Comparing AI Stocks: Broadcom vs. Nvidia

Published December 23, 2024

The artificial intelligence (AI) sector is experiencing rapid growth, with many companies seeing significant increases in sales and earnings while delivering value to their shareholders. Two prominent players making strides in the AI market are Broadcom (AVGO) and Nvidia (NVDA).

Both companies have unique strengths, but when it comes to investing, which AI stock is the better option? Let's dive deeper into each company to assess their potential.

The Case for Broadcom

Broadcom specializes in creating application-specific integrated circuits (ASICs) that are crucial for data centers, enabling major tech firms to leverage generative AI technologies. According to CEO Hock Tan, Broadcom is currently developing AI chips for three major clients, each expected to deploy a million chips by 2027.

Notably, a recent report indicates that OpenAI, the organization behind ChatGPT, is collaborating with Broadcom to design its own AI chips in-house.

This growing demand comes amid Broadcom's already impressive performance in AI. The company's AI revenue surged by a staggering 220% to reach $12.2 billion in 2024. Looking ahead, Tan highlighted potential market opportunities ranging between $60 billion and $90 billion for Broadcom’s AI chips and networking infrastructure by fiscal year 2027.

While such forecasts might seem ambitious, AI spending is undeniably escalating, with Goldman Sachs predicting that tech companies will allocate over $1 trillion to develop AI infrastructure in the coming years.

The Case for Nvidia

Nvidia has emerged as a leading stock in the AI sector, primarily due to its dominance in the semiconductor industry. The company’s graphics processing units (GPUs) have long been foundational in data centers, and the demand for these chips has surged as tech companies compete for leadership in generative AI.
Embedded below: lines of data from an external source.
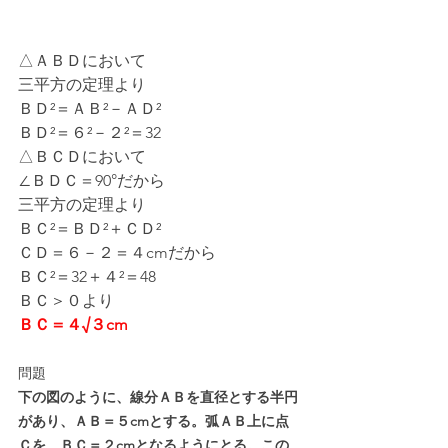
△ＡＢＤにおいて
三平方の定理より
ＢＤ²＝ＡＢ²－ＡＤ²
ＢＤ²＝６²－２²＝32
△ＢＣＤにおいて
∠ＢＤＣ＝90°だから
三平方の定理より
ＢＣ²＝ＢＤ²＋ＣＤ²
ＣＤ＝６－２＝４cmだから
ＢＣ²＝32＋４²＝48
ＢＣ＞０より
ＢＣ＝４√３cm
問題
下の図のように、線分ＡＢを直径とする半円
があり、ＡＢ＝５cmとする。弧ＡＢ上に点
Ｃを、ＢＣ＝２cmとなるようにとる。この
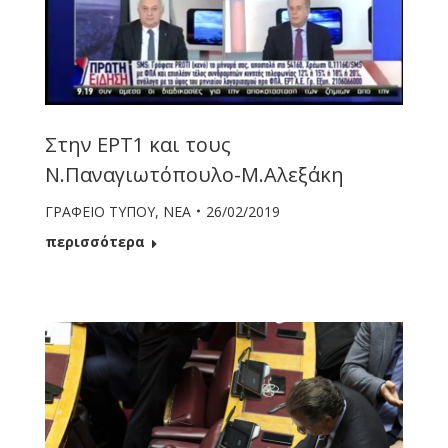
Στην ΕΡΤ1 και τους
Ν.Παναγιωτόπουλο-Μ.Αλεξάκη
ΓΡΑΦΕΙΟ ΤΥΠΟΥ
,
ΝΕΑ
26/02/2019
περισσότερα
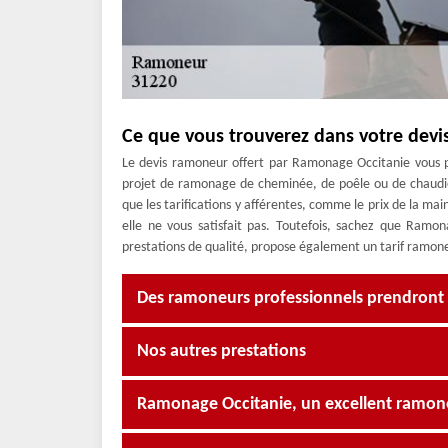
Ce que vous trouverez dans votre dev
Le devis ramoneur offert par Ramonage Occitanie vous pe
projet de ramonage de cheminée, de poêle ou de chaudièr
que les tarifications y afférentes, comme le prix de la mai
elle ne vous satisfait pas. Toutefois, sachez que Ramo
prestations de qualité, propose également un tarif ramone
Des ramoneurs professionnels prendront 
Nos autres prestations
Ramonage Occitanie, un excellent ramon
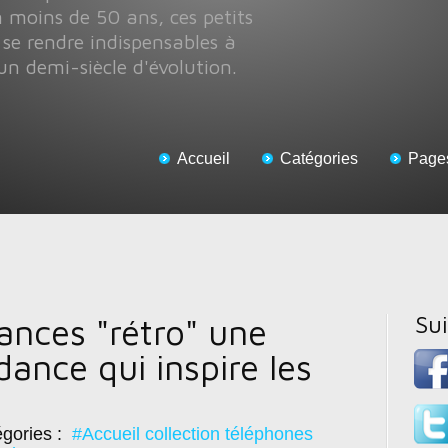
 moins de 50 ans, ces petits
 se rendre indispensables à
un demi-siècle d'évolution.
Accueil
Catégories
Page
Su
cances "rétro" une
dance qui inspire les
gories :
#Accueil collection téléphones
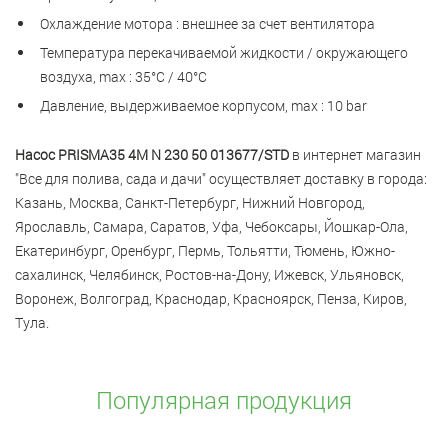
Охлаждение мотора : внешнее за счет вентилятора
Температура перекачиваемой жидкости / окружающего
воздуха, max : 35°С / 40°С
Давление, выдерживаемое корпусом, max : 10 bar
Насос PRISMA35 4M N 230 50 013677/STD
в интернет магазин
"Все для полива, сада и дачи" осуществляет доставку в города:
Казань, Москва, Санкт-Петербург, Нижний Новгород,
Ярославль, Самара, Саратов, Уфа, Чебоксары, Йошкар-Ола,
Екатеринбург, Оренбург, Пермь, Тольятти, Тюмень, Южно-
сахалинск, Челябинск, Ростов-на-Дону, Ижевск, Ульяновск,
Воронеж, Волгоград, Краснодар, Красноярск, Пенза, Киров,
Тула.
Популярная продукция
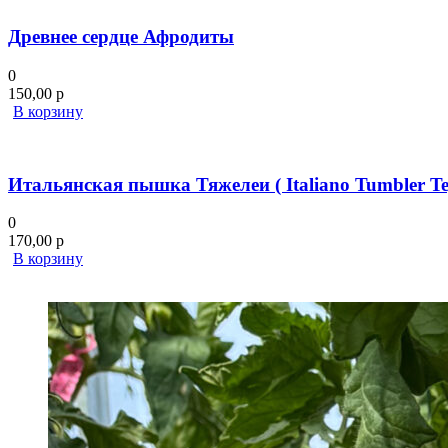
Древнее сердце Афродиты
0
150,00
р
В корзину
Итальянская пышка Тяжелеи ( Italiano Tumbler Tej
0
170,00
р
В корзину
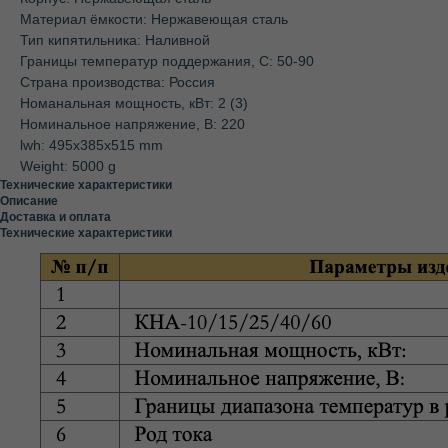
Материал ёмкости: Нержавеющая сталь
Тип кипятильника: Наливной
Границы температур поддержания, С: 50-90
Страна производства: Россия
Номанальная мощность, кВт: 2 (3)
Номинальное напряжение, В: 220
lwh: 495x385x515 mm
Weight: 5000 g
Технические характеристики
Описание
Доставка и оплата
Технические характеристики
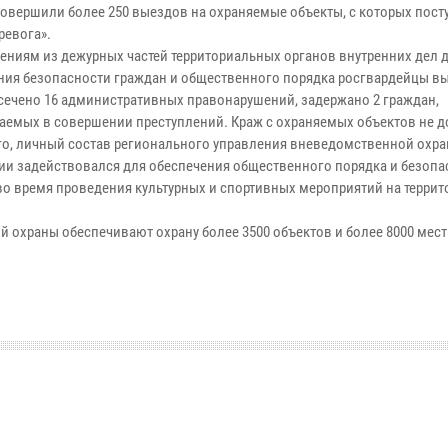
совершили более 250 выездов на охраняемые объекты, с которых пост
ревога».
ениям из дежурных частей территориальных органов внутренних дел 
ния безопасности граждан и общественного порядка росгвардейцы в
есечено 16 административных правонарушений, задержано 2 граждан,
аемых в совершении преступлений. Краж с охраняемых объектов не 
го, личный состав регионального управления вневедомственной охр
ии задействовался для обеспечения общественного порядка и безопа
во время проведения культурных и спортивных мероприятий на террит
 охраны обеспечивают охрану более 3500 объектов и более 8000 мест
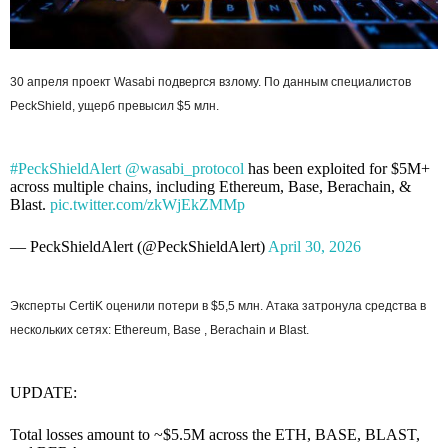
30 апреля проект Wasabi подвергся взлому. По данным специалистов
PeckShield, ущерб превысил $5 млн.
#PeckShieldAlert
@wasabi_protocol
has been exploited for $5M+
across multiple chains, including Ethereum, Base, Berachain, &
Blast.
pic.twitter.com/zkWjEkZMMp
— PeckShieldAlert (@PeckShieldAlert)
April 30, 2026
Эксперты CertiK оценили потери в $5,5 млн. Атака затронула средства в
нескольких сетях: Ethereum, Base , Berachain и Blast.
UPDATE:
Total losses amount to ~$5.5M across the ETH, BASE, BLAST,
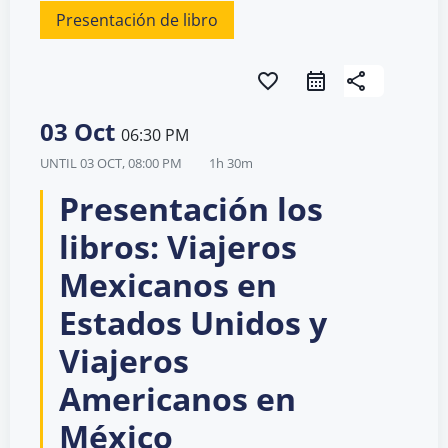
Presentación de libro
favorite_border
share
03 Oct
06:30 PM
UNTIL
03 OCT, 08:00 PM
1h 30m
Presentación los
libros: Viajeros
Mexicanos en
Estados Unidos y
Viajeros
Americanos en
México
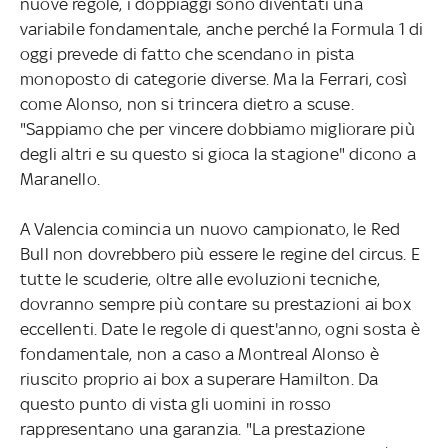
nuove regole, i doppiaggi sono diventati una
variabile fondamentale, anche perché la Formula 1 di
oggi prevede di fatto che scendano in pista
monoposto di categorie diverse. Ma la Ferrari, così
come Alonso, non si trincera dietro a scuse.
"Sappiamo che per vincere dobbiamo migliorare più
degli altri e su questo si gioca la stagione" dicono a
Maranello.
A Valencia comincia un nuovo campionato, le Red
Bull non dovrebbero più essere le regine del circus. E
tutte le scuderie, oltre alle evoluzioni tecniche,
dovranno sempre più contare su prestazioni ai box
eccellenti. Date le regole di quest'anno, ogni sosta è
fondamentale, non a caso a Montreal Alonso è
riuscito proprio ai box a superare Hamilton. Da
questo punto di vista gli uomini in rosso
rappresentano una garanzia. "La prestazione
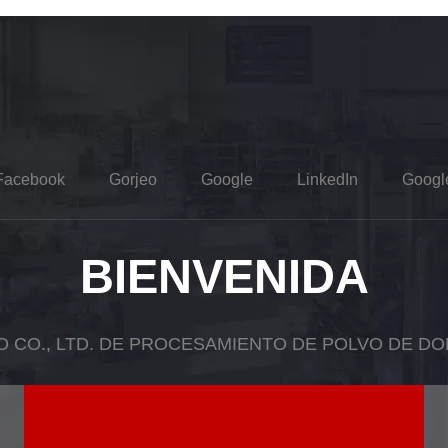
Facebook
Gorjeo
Google
LinkedIn
Googl
BIENVENIDA
O CO., LTD. DE PROCESAMIENTO DE POLVO DE D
Currently, it is estimated that between 70% to 95% of AI data centers utilize Nvidia's GPUs, creating a significant barrier for competitors to overcome.

Nvidia management has consistently worked to preserve this lead by introducing cutting-edge AI hardware, including their Blackwell chips. CFO Colette Kress noted that "every customer is racing to be the first" to implement these chips in their systems.
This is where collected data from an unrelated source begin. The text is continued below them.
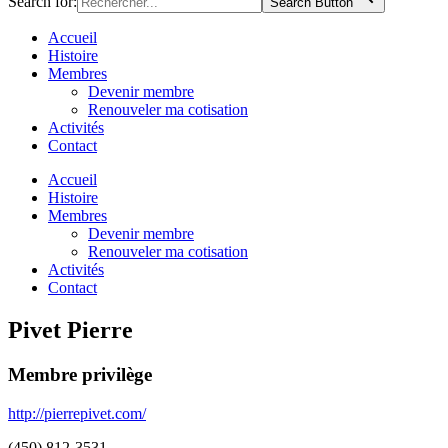
Search for:
Search Button
Accueil
Histoire
Membres
Devenir membre
Renouveler ma cotisation
Activités
Contact
Accueil
Histoire
Membres
Devenir membre
Renouveler ma cotisation
Activités
Contact
Pivet Pierre
Membre privilège
http://pierrepivet.com/
(450) 812-3531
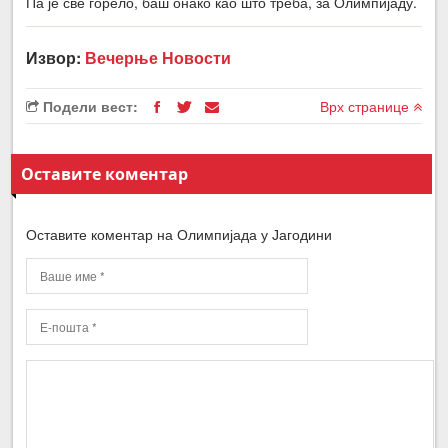
Па је све горело, баш онако као што треба, за Олимпијаду.
Извор:
Вечерње Новости
Подели вест:
Врх странице
Оставите коментар
Оставите коментар на Олимпијада у Јагодини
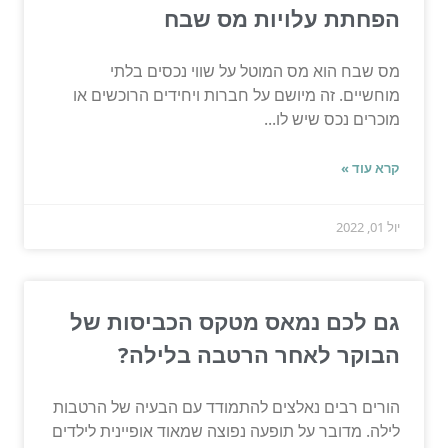
הפחתת עלויות מס שבח
מס שבח הוא מס המוטל על שווי נכסים בלתי
מוחשיים. זה מיושם על חברות ויחידים הרוכשים או
מוכרים נכס שיש לו...
קרא עוד »
יול 01, 2022
גם לכם נמאס מטקס הכביסות של
הבוקר לאחר הרטבה בלילה?
הורים רבים נאלצים להתמודד עם הבעיה של הרטבות
לילה. מדובר על תופעה נפוצה שמאוד אופיינית לילדים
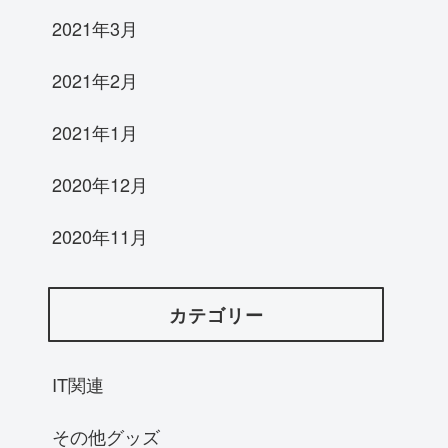
2021年3月
2021年2月
2021年1月
2020年12月
2020年11月
カテゴリー
IT関連
その他グッズ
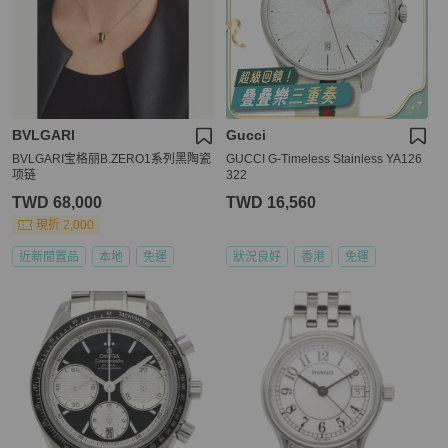
BVLGARI
Gucci
BVLGARI宝格丽B.ZERO1系列黑陶瓷
GUCCI G-Timeless Stainless YA126
项链
322
TWD 68,000
TWD 16,560
現折 2,000
近新閒置品
本地
免運
狀況良好
香港
免運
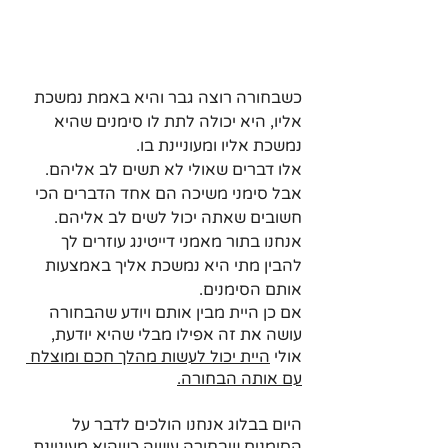
כשבחורה רוצה גבר והיא באמת נמשכת 
אליו, היא יכולה לתת לו סימנים שהיא 
נמשכת אליו ומעוניינת בו.
אלו דברים שאולי לא תשים לב אליהם. 
אבל סימני משיכה הם אחד הדברים הכי 
חשובים שאתה יכול לשים לב אליהם. 
אנחנו בתור מאמני דייטינג עוזרים לך 
להבין מתי היא נמשכת אליך באמצעות 
אותם הסימנים.
אם כן היית מבין אותם ויודע שהבחורה 
עושה את זה אפילו מבלי שהיא יודעת, 
אולי 
היית יכול לעשות מהלך חכם ומוצלח 
עם אותה הבחורה.
היום בבלוג אנחנו הולכים לדבר על 
הסימנים שבחורה עושה כשהיא מעוניינת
To back up Kress' claims, Nvidia's impressive third-quarter results (ending October 27) showed a 94% increase in sales, reaching $35.1 billion, coupled with a 103% rise in adjusted earnings per share to $0.81. This remarkable growth was driven by a 112% jump in revenue from data centers, totaling $30.8 billion.

Similar to Broadcom, Nvidia is also benefiting from increased investment in AI infrastructure, with CEO Jensen Huang predicting that total investments could approach $2 trillion within five years.
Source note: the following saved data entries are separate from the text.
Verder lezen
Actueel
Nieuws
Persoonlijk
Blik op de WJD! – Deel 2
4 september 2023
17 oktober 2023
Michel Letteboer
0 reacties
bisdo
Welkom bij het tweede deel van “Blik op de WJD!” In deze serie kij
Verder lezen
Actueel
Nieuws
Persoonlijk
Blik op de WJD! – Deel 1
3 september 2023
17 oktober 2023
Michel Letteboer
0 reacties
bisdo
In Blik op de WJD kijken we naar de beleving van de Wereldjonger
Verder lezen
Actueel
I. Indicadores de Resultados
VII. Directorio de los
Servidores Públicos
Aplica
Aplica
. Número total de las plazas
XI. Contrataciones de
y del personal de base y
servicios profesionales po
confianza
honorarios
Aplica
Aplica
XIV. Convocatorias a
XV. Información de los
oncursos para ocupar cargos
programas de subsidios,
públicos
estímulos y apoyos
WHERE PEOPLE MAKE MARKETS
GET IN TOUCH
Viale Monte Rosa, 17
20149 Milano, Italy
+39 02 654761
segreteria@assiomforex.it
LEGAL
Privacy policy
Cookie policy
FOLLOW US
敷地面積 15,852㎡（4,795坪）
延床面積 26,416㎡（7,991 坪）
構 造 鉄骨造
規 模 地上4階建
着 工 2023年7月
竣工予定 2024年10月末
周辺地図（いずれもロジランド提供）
Conclusion: Choosing the Better AI Stock

When comparing these two companies, it often becomes clear which is the stronger buy. However, in this instance, both Broadcom and Nvidia represent solid long-term investments in AI. They are both positioning themselves to take advantage of burgeoning demand, and their current leads in the industry are promising for future returns.

If forced to choose one for investment right now, I would lean towards Nvidia. Its longstanding leadership in AI chips, combined with a forward price-to-earnings ratio (P/E) of 30.3, offers a more attractive valuation compared to Broadcom's forward P/E of 35.3.

It is essential to recognize that despite increasing AI demand, both stocks may experience volatility as some investors look to capitalize on the substantial gains made over recent years.